Aujourd’hui, la plupart des gouvernements et des observateurs politiques reconnaissent l’importance des communes et des régions dans le processus de rapprochement des peuples de l’Europe et mieux encore, chacun voit bien que l’absence d’une dimension locale de la construction européenne priverait l’Europe d’une dimension humaine, d’une dimension concrète, proche du citoyen. C’est aussi l’une des leçons du débat sur les référendums d’adoption de la constitution européenne. Si nos peuples n’ont pas toujours adhéré avec l’enthousiasme qu’on aurait pu souhaiter à la nouvelle constitution de l’Union Européenne, c’est que la dimension démocratique et humaine de notre construction n’a pas été suffisamment perçue.

Dans cette logique, j’ai la conviction, nous avons au Congrès la conviction, qu’il n’y a pas de démocratie sans démocratie locale, et qu’il n’y a pas de meilleure pédagogie de la démocratie que la démocratie locale, qui est comme l’école primaire de la démocratie citoyenne, la plus visible, la plus concrète, la plus immédiate pour chacun d’entre nous.

Et nous sommes déterminés au Congrès à mettre cette démocratie locale au service de la construction européenne pour lui donner une dimension citoyenne accrue, pour bien montrer que l’Europe ne se fait pas que dans les capitales de nos pays mais également au plus loin, et au plus profond de nos territoires.

Je sais bien que la Russie à un point de vue particulier sur cette construction eu égard à sa taille, à son implication dans l’histoire européenne, à sa présence au Conseil de l’Europe et donc aussi au sein de notre Congrès des pouvoirs locaux et régionaux, eu égard également à sa position extérieure à l’Union Européenne.

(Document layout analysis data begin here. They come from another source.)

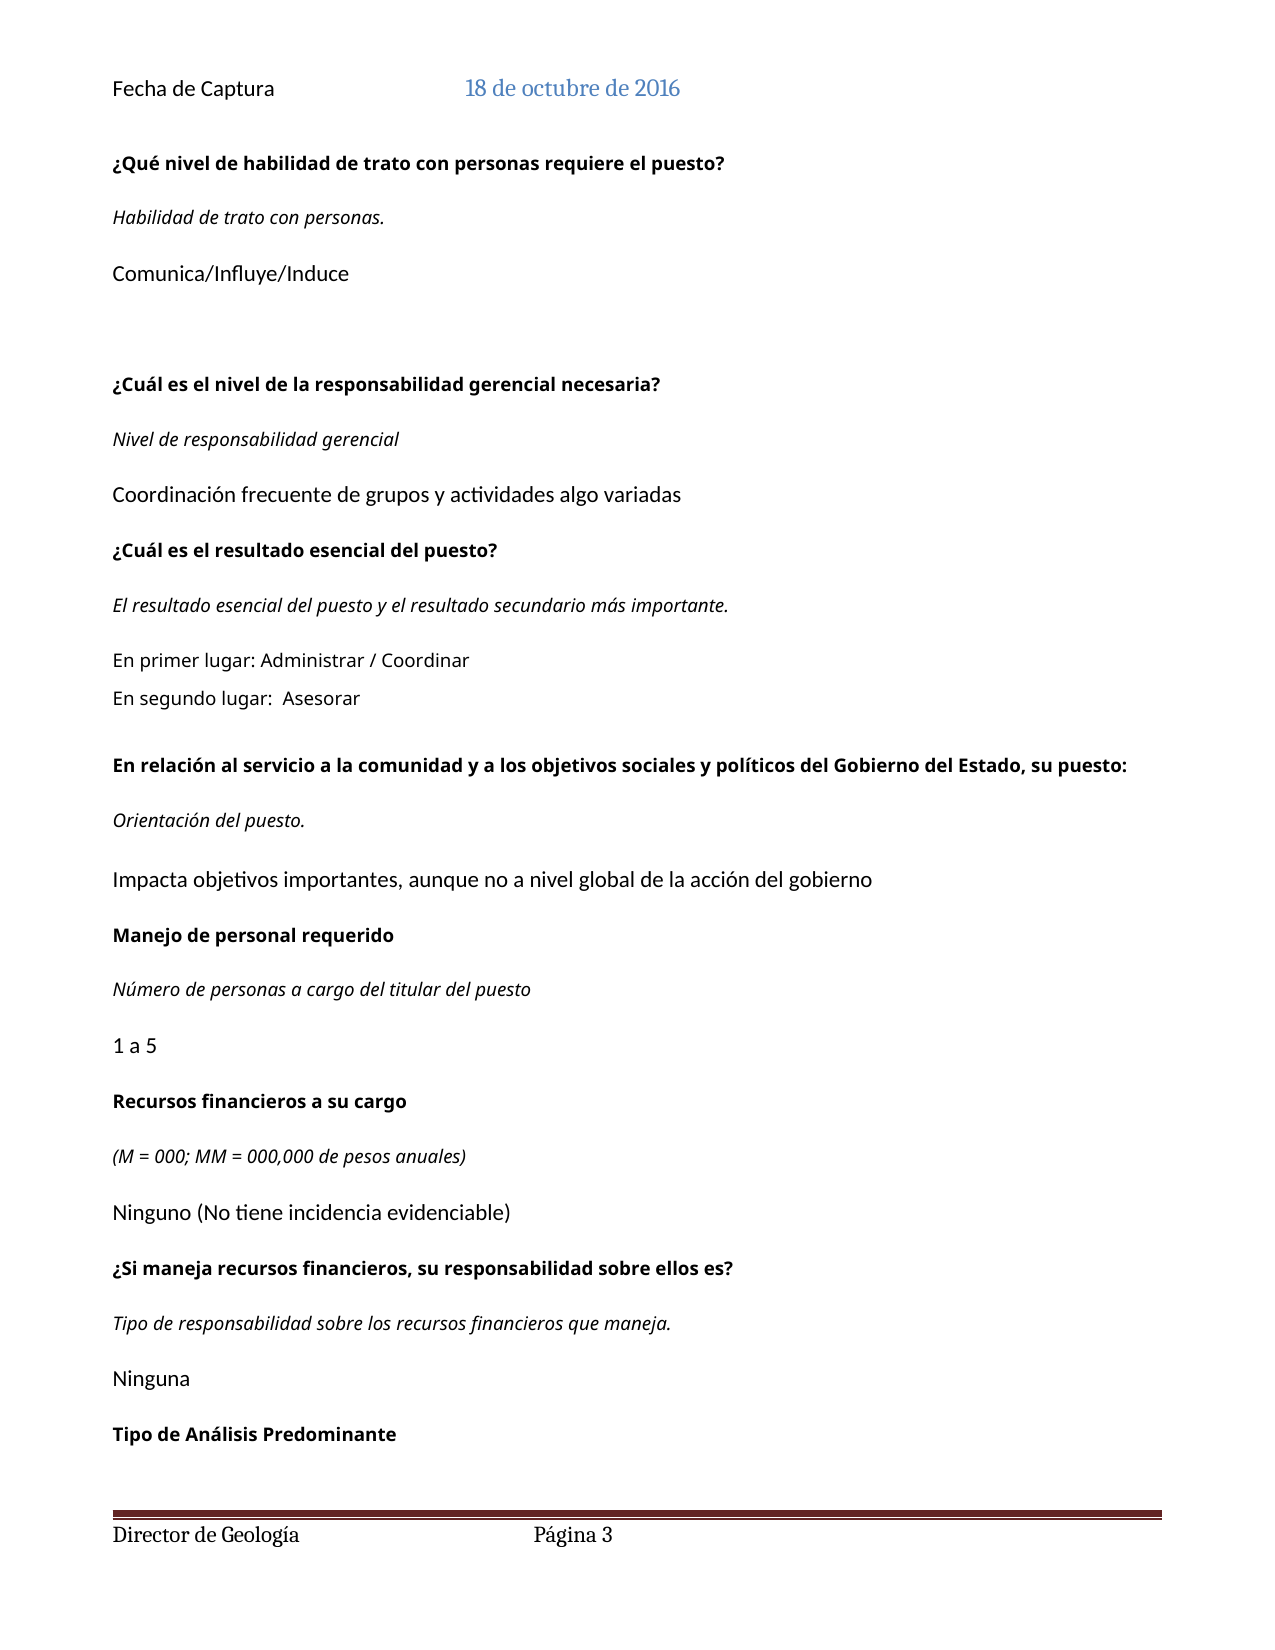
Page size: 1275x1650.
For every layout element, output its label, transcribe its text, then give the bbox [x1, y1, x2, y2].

text Habilidad de trato con personas. [112, 205, 1162, 230]
text ¿Cuál es el nivel de la responsabilidad gerencial necesaria? [112, 371, 1162, 397]
text ¿Cuál es el resultado esencial del puesto? [112, 538, 1162, 563]
text (M = 000; MM = 000,000 de pesos anuales) [112, 1143, 1162, 1169]
text ¿Si maneja recursos financieros, su responsabilidad sobre ellos es? [112, 1255, 1162, 1281]
text Orientación del puesto. [112, 807, 1162, 833]
text Tipo de Análisis Predominante [112, 1422, 1162, 1447]
text El resultado esencial del puesto y el resultado secundario más importante. [112, 592, 1162, 618]
text Nivel de responsabilidad gerencial [112, 426, 1162, 451]
text ¿Qué nivel de habilidad de trato con personas requiere el puesto? [112, 150, 1162, 176]
text Recursos financieros a su cargo [112, 1088, 1162, 1114]
text Número de personas a cargo del titular del puesto [112, 977, 1162, 1002]
text Tipo de responsabilidad sobre los recursos financieros que maneja. [112, 1310, 1162, 1335]
text Manejo de personal requerido [112, 922, 1162, 947]
text En relación al servicio a la comunidad y a los objetivos sociales y políticos del Gobierno del Estado, su puesto: [112, 753, 1162, 778]
text En primer lugar: En segundo lugar: [112, 647, 1162, 711]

Mais le point de vue russe par rapport à la construction européenne n’est pas, je le sais, de nier l’importance de cette construction pour tous les pays européens ; c’est à mon sens, bien au contraire, d’en mettre en lumière la complexité, la diversité et pour tout dire, la richesse. La construction européenne n’appartient à personne en particulier. Elle n’est pas le monopole d’une organisation, elle ne siège pas dans une capitale, elle ne s’inscrit pas dans une histoire rectiligne et simplifiée, et dans ce processus complexe, le Conseil de l’Europe a toute sa place aux côtés de l’Union Européenne, la Russie a toute sa place aux côtés des autres nations européennes, les collectivités territoriales ont toutes leur place aux côtés des états, nationaux et des gouvernements… Reconnaître cette diversité, c’est convaincre nos peuples d’adhérer à ce projet qui ne peut se développer sans eux.

Permettez-moi d’inscrire cette médaille d’or que vous me remettez, dans la perspective d’une intégration européenne réussie, assez forte pour offrir à tous nos citoyens une ambition historique à la taille du continent et assez souple pour y rassembler toutes nos diversités et toutes nos histoires.

Monsieur l’Ambassadeur, je sais que vous êtes un défenseur convaincu du rôle du Congrès en Europe et je sais que le pays que vous représentez n’a jamais ménagé son soutien. Cette médaille d’or est le signe, je le souhaite, du chemin que nous allons parcourir ensemble vers ce but qui nous réunit.